__Passage shown__
-- Begin --

# Word2Vec


## Embedding model - training  

In [None]:
# w2v hyperparameters: 
vec_size = 100
window = 7
epochs = 15

In [None]:
print('Preprocessing train data...', end=' ', flush=True)
labels_train, corpus_train = get_data('train')
labels_valid, corpus_valid = get_data('dev')
labels_test, corpus_test = get_data('test')
print('done.', flush=True)

In [None]:
print('Training w2v model...', end=' ', flush=True)
    model = Word2Vec(sentences=corpus_train, vector_size=vec_size,
                     window=window, min_count=1, workers=4, epochs=epochs)
    model.save(
        "trained_models/word2vec_{}_{}_{}.model".format(vec_size, window, epochs))
    print('done.', flush=True)

## Embedding model - evaluation

We chose the hyperparameters for the w2v model based on the following evaluation, which yielded the parameters above

In [None]:
# take a look at the eval metrics from word2vec word pairs: 
word_sim = model.wv.evaluate_word_pairs(datapath('wordsim353.tsv'))

-- End --

__Provided information__
-- Begin --

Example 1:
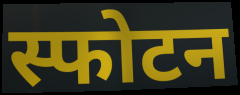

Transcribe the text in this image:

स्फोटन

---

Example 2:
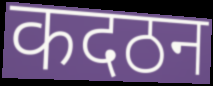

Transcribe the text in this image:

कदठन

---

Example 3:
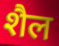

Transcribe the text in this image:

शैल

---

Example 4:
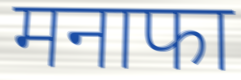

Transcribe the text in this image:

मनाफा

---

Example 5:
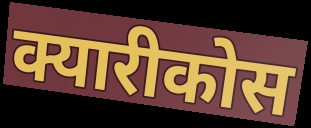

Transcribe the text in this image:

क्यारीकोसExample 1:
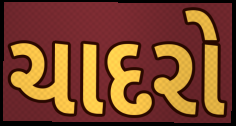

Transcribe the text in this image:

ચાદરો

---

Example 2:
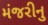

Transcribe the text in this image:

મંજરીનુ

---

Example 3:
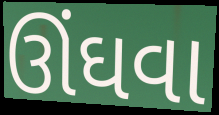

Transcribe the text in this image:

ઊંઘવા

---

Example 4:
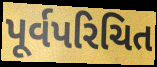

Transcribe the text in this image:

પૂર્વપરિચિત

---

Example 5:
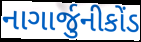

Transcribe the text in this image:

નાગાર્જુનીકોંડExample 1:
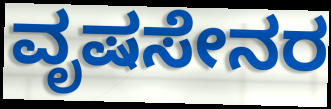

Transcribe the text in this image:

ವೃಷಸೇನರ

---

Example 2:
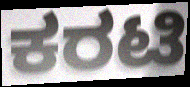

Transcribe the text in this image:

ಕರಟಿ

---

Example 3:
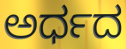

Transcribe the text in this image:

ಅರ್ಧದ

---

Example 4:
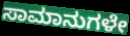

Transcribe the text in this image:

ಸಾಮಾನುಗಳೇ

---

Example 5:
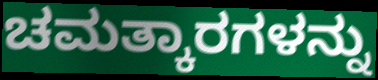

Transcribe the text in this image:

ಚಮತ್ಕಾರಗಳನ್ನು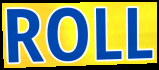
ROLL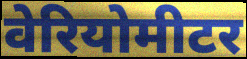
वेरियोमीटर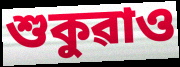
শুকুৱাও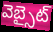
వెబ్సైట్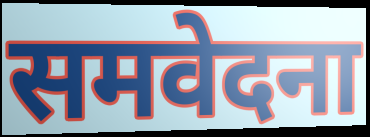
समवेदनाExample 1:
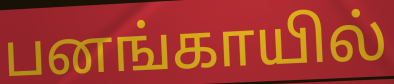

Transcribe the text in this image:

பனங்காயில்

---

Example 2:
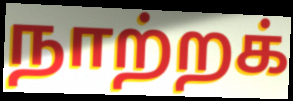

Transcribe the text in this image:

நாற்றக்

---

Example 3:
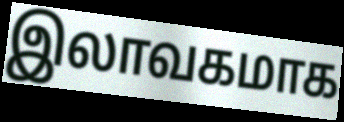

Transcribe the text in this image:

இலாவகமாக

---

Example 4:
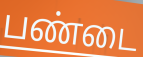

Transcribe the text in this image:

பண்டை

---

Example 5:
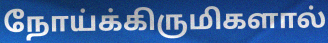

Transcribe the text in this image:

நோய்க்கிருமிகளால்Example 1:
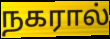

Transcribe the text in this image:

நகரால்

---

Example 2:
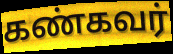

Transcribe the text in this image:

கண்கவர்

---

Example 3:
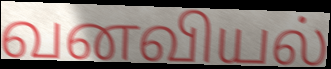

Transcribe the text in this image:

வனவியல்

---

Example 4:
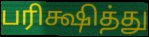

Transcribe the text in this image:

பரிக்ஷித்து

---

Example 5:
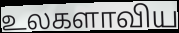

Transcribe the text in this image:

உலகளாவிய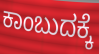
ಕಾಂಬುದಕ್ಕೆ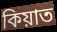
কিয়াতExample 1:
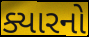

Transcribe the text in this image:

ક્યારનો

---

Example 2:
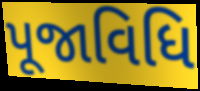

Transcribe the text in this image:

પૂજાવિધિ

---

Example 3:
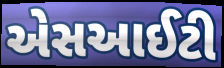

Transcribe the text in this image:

-- End --
-- Begin --

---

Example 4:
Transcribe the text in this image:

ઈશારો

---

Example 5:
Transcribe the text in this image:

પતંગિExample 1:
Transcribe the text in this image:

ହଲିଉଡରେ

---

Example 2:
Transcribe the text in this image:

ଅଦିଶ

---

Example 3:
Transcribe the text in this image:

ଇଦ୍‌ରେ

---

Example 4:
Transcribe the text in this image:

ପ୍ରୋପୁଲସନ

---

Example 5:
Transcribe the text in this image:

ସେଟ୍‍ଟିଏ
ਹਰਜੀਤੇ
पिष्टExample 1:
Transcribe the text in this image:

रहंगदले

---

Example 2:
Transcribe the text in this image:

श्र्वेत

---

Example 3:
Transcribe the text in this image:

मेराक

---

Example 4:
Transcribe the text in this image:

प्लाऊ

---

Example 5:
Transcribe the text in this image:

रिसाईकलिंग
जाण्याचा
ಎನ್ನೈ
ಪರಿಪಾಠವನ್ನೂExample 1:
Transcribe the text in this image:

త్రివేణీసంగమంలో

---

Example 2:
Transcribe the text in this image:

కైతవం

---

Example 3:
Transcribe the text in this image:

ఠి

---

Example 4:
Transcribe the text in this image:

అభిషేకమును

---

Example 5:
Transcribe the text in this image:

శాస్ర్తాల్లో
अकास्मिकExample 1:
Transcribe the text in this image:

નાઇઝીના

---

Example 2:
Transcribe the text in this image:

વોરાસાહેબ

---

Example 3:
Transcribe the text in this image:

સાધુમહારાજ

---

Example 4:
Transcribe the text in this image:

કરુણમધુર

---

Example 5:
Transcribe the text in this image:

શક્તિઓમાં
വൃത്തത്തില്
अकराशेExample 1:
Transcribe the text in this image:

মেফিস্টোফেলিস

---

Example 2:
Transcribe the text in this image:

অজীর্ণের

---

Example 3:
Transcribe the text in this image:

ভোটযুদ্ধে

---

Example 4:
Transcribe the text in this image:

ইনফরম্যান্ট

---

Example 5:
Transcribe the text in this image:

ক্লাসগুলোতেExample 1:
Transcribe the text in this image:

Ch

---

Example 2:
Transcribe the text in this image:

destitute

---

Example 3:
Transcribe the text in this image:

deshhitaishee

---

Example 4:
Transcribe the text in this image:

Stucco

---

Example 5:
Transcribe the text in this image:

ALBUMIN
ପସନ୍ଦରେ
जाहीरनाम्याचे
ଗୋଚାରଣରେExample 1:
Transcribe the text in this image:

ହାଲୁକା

-- End --

__The task__
How would you shorten the paragraph of the Word2Vec page that begins "We chose the hyperparameters" while keeping its main facts? The data above has no connection to the Word2Vec page.

__Result of the exercise__
The w2v model's hyperparameters above were selected using the evaluation that follows.